[PROMPT] Where a line holds the word "lines", copy it from the records.

[Saved entries]
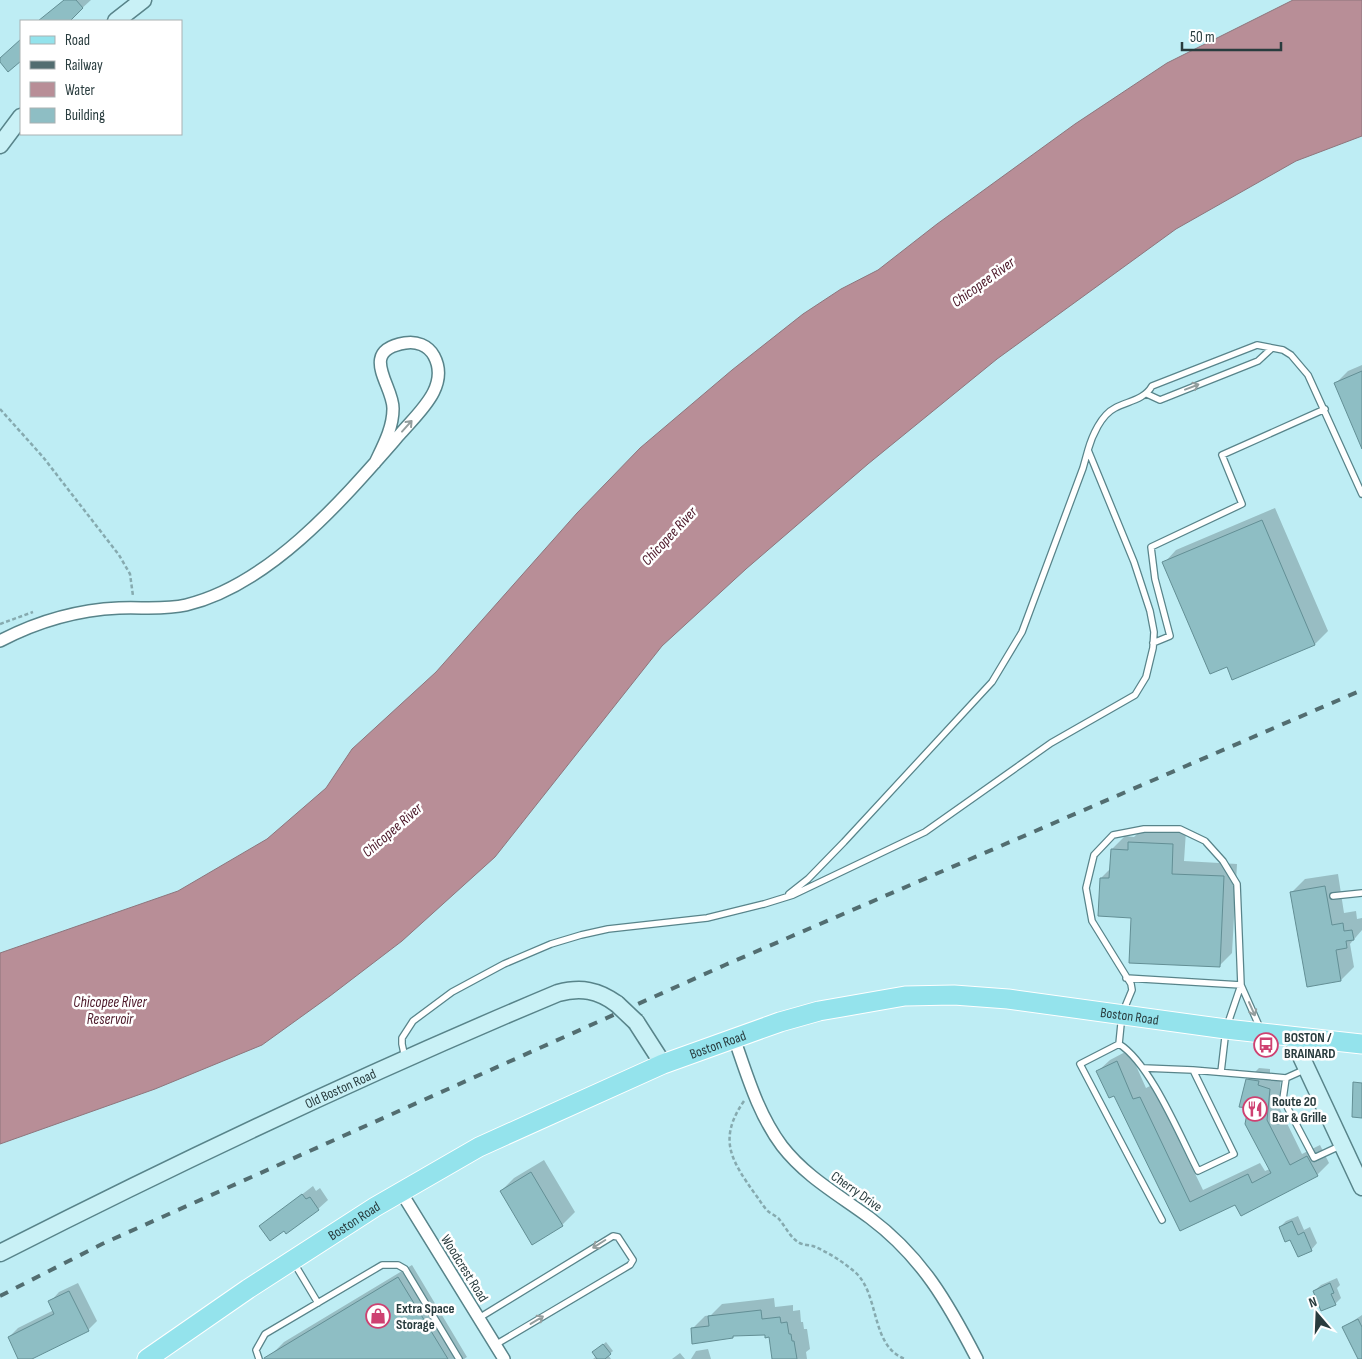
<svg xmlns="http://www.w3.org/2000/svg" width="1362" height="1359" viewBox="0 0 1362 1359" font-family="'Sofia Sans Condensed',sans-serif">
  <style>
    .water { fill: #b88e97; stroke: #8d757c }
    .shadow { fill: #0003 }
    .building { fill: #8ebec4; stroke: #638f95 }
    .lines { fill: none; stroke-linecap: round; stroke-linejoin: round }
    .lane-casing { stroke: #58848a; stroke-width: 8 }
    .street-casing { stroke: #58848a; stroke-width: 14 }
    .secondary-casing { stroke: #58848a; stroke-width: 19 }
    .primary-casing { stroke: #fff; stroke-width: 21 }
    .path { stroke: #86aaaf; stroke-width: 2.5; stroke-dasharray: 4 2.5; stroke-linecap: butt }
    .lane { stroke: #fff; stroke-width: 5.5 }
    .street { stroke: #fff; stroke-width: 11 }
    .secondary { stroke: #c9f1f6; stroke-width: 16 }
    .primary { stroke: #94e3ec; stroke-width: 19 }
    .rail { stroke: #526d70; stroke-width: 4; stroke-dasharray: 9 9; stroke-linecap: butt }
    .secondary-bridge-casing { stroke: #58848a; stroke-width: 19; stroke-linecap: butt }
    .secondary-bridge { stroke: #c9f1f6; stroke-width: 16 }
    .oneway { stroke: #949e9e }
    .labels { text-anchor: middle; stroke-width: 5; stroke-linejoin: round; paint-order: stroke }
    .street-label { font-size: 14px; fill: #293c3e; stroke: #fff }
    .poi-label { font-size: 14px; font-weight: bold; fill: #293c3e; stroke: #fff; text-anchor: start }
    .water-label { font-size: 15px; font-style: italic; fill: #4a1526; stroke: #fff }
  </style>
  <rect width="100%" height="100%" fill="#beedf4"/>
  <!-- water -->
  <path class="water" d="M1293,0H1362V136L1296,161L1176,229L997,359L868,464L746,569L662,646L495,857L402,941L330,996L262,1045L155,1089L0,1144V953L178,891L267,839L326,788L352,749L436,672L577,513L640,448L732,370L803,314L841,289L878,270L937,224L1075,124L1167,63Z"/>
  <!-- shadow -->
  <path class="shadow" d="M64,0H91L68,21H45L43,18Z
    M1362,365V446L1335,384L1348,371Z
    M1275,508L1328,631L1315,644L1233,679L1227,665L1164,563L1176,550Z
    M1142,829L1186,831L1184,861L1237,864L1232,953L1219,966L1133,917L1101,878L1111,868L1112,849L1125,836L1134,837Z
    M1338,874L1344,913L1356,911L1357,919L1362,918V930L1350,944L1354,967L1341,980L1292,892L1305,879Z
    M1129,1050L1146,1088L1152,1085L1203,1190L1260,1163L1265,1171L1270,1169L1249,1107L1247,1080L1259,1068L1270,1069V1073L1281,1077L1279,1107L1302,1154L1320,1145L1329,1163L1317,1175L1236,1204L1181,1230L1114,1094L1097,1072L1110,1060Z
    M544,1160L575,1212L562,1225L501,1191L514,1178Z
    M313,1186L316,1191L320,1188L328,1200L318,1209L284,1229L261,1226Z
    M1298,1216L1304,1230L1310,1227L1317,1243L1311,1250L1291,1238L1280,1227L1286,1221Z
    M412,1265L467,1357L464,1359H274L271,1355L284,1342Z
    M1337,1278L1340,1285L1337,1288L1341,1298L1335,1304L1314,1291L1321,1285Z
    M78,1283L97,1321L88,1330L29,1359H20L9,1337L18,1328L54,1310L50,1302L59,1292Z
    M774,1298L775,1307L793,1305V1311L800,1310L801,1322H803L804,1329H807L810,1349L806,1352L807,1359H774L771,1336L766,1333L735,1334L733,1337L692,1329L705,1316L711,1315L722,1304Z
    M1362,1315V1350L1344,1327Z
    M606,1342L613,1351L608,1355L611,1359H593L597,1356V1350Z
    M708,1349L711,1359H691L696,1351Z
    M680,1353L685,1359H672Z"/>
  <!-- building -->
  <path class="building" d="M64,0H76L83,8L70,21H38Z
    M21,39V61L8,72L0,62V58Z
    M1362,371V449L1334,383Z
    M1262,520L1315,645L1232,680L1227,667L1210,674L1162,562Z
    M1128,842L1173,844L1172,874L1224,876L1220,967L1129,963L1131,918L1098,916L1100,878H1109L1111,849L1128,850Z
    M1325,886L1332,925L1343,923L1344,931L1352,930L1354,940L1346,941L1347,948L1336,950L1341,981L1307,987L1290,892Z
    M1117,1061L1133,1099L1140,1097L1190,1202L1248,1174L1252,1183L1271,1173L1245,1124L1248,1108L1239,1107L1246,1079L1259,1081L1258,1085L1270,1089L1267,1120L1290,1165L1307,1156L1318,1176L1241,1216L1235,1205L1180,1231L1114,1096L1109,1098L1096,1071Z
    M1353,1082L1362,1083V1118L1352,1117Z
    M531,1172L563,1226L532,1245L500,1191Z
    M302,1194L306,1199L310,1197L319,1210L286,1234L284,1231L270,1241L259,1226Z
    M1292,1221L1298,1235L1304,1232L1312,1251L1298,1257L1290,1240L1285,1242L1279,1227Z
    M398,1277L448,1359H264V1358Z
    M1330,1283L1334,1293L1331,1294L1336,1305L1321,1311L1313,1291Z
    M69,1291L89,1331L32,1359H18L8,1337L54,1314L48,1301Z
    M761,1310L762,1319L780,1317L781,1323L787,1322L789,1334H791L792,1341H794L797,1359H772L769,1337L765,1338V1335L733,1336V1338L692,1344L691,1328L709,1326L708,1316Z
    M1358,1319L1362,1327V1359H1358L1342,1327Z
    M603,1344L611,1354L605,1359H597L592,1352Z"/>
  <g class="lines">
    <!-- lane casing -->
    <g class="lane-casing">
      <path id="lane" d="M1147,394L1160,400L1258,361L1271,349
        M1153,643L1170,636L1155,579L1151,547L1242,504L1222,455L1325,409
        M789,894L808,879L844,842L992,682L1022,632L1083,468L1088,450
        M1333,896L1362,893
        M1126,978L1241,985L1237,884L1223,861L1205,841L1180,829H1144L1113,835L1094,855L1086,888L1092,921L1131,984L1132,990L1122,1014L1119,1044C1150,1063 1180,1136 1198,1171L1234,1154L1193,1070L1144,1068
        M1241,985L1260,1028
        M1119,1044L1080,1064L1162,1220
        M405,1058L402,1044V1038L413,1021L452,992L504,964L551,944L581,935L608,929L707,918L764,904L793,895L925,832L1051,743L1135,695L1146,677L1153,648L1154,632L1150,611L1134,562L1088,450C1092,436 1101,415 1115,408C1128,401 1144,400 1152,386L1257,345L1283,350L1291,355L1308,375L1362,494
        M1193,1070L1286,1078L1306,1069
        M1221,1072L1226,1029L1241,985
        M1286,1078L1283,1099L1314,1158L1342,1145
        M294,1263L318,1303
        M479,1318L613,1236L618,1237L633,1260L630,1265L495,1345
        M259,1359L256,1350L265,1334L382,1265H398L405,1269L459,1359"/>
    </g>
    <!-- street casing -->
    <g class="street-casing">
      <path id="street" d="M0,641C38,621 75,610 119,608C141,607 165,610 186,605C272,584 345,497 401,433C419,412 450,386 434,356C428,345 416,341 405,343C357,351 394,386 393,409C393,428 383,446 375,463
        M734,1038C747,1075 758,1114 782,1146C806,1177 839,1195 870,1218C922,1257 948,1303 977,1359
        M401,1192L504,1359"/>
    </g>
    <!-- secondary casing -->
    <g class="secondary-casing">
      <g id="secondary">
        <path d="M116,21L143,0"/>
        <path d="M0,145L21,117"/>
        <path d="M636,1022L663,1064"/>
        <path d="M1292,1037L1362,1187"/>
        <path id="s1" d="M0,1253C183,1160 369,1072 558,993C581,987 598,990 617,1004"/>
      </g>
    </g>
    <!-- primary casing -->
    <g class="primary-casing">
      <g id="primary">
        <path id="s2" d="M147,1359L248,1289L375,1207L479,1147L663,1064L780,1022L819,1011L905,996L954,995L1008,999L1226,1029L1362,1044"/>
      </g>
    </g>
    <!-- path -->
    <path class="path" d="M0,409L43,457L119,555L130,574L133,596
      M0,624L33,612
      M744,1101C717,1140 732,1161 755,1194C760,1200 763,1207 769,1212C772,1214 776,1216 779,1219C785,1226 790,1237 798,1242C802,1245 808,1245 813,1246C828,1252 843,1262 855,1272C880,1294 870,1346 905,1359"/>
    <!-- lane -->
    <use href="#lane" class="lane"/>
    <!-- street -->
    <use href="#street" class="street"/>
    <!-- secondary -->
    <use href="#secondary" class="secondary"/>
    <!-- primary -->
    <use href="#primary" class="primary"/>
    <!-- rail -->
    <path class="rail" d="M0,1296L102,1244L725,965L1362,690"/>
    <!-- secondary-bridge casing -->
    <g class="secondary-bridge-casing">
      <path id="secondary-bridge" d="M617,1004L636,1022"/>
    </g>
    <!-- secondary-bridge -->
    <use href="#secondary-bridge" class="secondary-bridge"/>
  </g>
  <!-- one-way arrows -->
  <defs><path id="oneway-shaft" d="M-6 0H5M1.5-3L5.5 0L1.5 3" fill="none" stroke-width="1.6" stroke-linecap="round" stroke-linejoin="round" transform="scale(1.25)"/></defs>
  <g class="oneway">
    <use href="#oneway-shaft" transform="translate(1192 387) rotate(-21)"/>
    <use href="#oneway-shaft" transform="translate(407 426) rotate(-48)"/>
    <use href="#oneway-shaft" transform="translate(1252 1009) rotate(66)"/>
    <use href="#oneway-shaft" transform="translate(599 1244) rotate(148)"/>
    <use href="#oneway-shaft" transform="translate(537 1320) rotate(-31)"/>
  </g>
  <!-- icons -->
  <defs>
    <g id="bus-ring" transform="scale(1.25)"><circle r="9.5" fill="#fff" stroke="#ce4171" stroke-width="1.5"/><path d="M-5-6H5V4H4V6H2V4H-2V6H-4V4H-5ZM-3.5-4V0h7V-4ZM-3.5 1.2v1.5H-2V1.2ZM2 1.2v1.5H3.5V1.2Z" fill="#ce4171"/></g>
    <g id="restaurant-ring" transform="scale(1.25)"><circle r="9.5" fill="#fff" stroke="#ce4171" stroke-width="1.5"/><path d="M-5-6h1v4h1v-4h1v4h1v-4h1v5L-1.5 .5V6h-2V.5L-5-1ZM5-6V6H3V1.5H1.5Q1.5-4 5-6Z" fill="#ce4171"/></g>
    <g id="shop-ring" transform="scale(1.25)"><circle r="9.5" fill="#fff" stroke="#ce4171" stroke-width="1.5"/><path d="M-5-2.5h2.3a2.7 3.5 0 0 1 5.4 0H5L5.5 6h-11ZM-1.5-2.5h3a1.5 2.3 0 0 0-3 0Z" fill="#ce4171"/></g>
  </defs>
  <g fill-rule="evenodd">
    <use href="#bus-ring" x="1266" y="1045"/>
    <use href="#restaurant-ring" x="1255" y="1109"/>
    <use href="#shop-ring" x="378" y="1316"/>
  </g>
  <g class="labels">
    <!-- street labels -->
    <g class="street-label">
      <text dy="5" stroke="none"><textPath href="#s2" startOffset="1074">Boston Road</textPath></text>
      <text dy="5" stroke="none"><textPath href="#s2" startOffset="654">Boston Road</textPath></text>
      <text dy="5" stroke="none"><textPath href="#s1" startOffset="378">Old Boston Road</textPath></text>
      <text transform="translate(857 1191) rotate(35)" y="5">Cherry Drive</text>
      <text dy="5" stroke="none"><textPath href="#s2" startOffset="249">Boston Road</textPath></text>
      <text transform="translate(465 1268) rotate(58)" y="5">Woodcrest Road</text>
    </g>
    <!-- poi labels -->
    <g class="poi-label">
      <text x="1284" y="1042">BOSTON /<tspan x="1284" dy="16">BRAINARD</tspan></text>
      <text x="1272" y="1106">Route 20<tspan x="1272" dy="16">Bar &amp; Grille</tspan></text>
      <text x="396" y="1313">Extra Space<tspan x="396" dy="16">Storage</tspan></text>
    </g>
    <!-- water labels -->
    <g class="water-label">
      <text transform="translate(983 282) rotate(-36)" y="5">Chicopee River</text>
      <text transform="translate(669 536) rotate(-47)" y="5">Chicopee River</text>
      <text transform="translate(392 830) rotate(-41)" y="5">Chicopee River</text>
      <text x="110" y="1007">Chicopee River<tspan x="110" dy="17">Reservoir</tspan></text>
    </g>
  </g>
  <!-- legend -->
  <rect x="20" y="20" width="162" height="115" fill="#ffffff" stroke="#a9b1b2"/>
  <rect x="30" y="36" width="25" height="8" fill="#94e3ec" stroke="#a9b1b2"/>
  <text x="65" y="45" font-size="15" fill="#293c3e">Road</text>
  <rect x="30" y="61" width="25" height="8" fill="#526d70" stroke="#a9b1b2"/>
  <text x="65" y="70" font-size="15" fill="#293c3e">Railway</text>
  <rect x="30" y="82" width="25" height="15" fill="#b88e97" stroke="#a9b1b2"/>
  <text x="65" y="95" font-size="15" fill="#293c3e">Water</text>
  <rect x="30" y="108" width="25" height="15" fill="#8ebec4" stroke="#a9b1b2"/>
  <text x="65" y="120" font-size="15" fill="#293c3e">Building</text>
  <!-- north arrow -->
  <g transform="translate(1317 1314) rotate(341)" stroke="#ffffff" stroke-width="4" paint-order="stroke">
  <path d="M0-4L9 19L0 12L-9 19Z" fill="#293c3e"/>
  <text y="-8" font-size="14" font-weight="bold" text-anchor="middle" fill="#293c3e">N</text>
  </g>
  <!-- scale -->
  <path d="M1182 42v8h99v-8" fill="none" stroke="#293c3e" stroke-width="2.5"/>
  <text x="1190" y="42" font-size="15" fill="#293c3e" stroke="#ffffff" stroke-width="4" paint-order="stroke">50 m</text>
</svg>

[RESULT FOR THIS EXERCISE]
    .lines { fill: none; stroke-linecap: round; stroke-linejoin: round }
  <g class="lines">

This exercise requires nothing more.